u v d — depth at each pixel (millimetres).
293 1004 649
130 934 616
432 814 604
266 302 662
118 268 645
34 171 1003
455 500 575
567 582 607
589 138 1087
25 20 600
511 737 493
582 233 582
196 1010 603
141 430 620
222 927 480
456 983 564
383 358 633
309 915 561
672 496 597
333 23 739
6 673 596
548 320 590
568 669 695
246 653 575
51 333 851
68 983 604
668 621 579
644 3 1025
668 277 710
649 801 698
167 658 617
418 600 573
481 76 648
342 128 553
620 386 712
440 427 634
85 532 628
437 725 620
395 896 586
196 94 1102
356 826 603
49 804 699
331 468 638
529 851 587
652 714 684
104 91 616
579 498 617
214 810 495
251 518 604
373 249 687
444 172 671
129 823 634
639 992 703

────────────────────

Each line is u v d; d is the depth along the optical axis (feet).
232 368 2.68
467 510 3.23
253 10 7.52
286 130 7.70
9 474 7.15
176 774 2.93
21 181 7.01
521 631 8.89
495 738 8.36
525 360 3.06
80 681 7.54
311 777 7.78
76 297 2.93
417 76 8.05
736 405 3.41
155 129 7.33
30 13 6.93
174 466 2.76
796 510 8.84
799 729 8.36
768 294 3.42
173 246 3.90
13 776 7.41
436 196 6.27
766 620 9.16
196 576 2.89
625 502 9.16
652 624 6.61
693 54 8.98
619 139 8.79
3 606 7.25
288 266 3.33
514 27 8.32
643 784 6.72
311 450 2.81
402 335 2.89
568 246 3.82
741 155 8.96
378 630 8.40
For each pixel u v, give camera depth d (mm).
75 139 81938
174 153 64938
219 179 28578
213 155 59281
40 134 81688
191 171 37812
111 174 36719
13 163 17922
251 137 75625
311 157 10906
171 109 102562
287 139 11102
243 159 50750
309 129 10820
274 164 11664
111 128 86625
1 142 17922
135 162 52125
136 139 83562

────────────────────

Copy exactly the stretch of data above from the line with "173 246 3.90" through the line with "136 139 83562", and omit all other lines.

173 246 3.90
13 776 7.41
436 196 6.27
766 620 9.16
196 576 2.89
625 502 9.16
652 624 6.61
693 54 8.98
619 139 8.79
3 606 7.25
288 266 3.33
514 27 8.32
643 784 6.72
311 450 2.81
402 335 2.89
568 246 3.82
741 155 8.96
378 630 8.40
For each pixel u v, give camera depth d (mm).
75 139 81938
174 153 64938
219 179 28578
213 155 59281
40 134 81688
191 171 37812
111 174 36719
13 163 17922
251 137 75625
311 157 10906
171 109 102562
287 139 11102
243 159 50750
309 129 10820
274 164 11664
111 128 86625
1 142 17922
135 162 52125
136 139 83562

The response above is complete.